Zunehmend sind immer mehr junge Menschen von einer Divertikulitis betroffen. Auch bei unter 40-Jährigen sollten Ärzte daher bei Unterbauchbeschwerden eine Divertikelkrankheit in Betracht ziehen. Eine neue Leitline soll nun Klarheit schaffen.
Beschwerden im Unterbauch, vor allem auf der linken Seite, sowie Begleitsymptome wie Blähungen, Verstopfung, Durchfall oder Fieber, können auf eine Divertikulitis hinweisen. Wird die Erkrankung nicht rechtzeitig erkannt oder verläuft kompliziert, kann es etwa zu einem Abszess im Bauchraum oder einer Bauchfellentzündung kommen.
„In den letzten Jahren beobachten wir, dass immer häufiger auch junge Menschen von diesem – eigentlich als Altersphänomen zu bezeichnenden – Leiden betroffen sind“, sagt Professor Dr. med. Wolfgang Kruis, Chefarzt Innere Medizin am Evangelischen Krankenhaus Kalk in Köln. Eine US-Auswertung registrierte für den Zeitraum 1998 bis 2005 eine Zunahme von 26 Prozent bei Divertikulitis-Patienten im Alter zwischen 18 und 44 Jahren. In einer weiteren US-Analyse, die den Zeitraum 2002 bis 2007 umfasste, waren bereits 29,6 Prozent der wegen Divertikulitis aufgenommenen Patienten jünger als fünfzig Jahre alt. Grund für die Zunahme sind die Lebens- und Ernährungsgewohnheiten moderner Industriegesellschaften: Zu wenig Ballaststoffe, zu viel rotes Fleisch, keine ausreichende Bewegung, Tabak- und Alkoholkonsum. Um eine Erkrankung zu vermeiden, müsse deshalb in erster Linie beim Lebensstil und der Ernährung angesetzt werden, so die Experten.

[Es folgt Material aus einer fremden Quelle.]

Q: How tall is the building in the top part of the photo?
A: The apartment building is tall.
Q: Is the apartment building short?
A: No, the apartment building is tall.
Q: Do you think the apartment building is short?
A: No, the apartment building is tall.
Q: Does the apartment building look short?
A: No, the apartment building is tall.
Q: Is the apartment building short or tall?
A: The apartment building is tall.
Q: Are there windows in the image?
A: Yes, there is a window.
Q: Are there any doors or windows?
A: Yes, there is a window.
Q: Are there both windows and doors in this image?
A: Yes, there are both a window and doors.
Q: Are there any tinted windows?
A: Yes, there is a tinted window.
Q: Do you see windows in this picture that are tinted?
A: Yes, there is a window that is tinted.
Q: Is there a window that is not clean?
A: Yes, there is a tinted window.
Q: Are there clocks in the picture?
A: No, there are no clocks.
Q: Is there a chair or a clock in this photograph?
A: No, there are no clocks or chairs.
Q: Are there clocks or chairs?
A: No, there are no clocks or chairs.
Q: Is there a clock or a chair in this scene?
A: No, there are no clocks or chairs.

In einer erstmalig aufgelegten Leitlinie „Divertikulitis/Divertikelkrankheit“ haben DGVS und DGAV nun aktuelle Forschungsergebnisse zusammengefasst und neue Empfehlungen für Diagnose und Therapie erarbeitet. „Bei der Gabe von Antibiotika etwa empfehlen wir heute deutlich mehr Zurückhaltung“, erklärt Professor Dr. med. Christoph-Thomas Germer, Direktor der Klinik und Poliklinik für Allgemein- und Viszeralchirurgie der Universitätsklinik Würzburg. Er zeichnet gemeinsam mit Professor Kruis verantwortlich für die Leitlinie. „Bei unkomplizierten Verläufen sollten Antibiotika nur in Ausnahmefällen zum Einsatz kommen“. Denn eine leichte und einmalige Entzündung heile oftmals von alleine aus. Auch bei der Behandlung chronischer Verläufe gibt die Leitlinie neue Empfehlungen: „Die bisher verbreitete Ansicht, dass nach dem zweiten Entzündungsschub operiert werden sollte, stellen neue Erkenntnisse in Frage. Die Zahl der Schübe allein ist nicht länger wichtigstes Kriterium für einen chirurgischen Eingriff – vielmehr muss der behandelnde Arzt in jedem Einzelfall entscheiden“, so Germer. Bei der Diagnose der Erkrankung sollten mehr als bisher bildgebende Verfahren zum Einsatz kommen. „Bei einer Ultraschalluntersuchung beispielsweise, erkannt der Facharzt den Schweregrad der Entzündung und kann daraus die angemessene Behandlung ableiten“, so Professor Kruis. „Die neue Leitlinie soll Klarheit schaffen, die Diagnose beschleunigen und die Therapie verbessern“, so die beiden Experten. Sie will aber auch mehr Bewusstsein und Sensibilität für eine der häufigsten Darmerkrankungen in der medizinischen Praxis schaffen.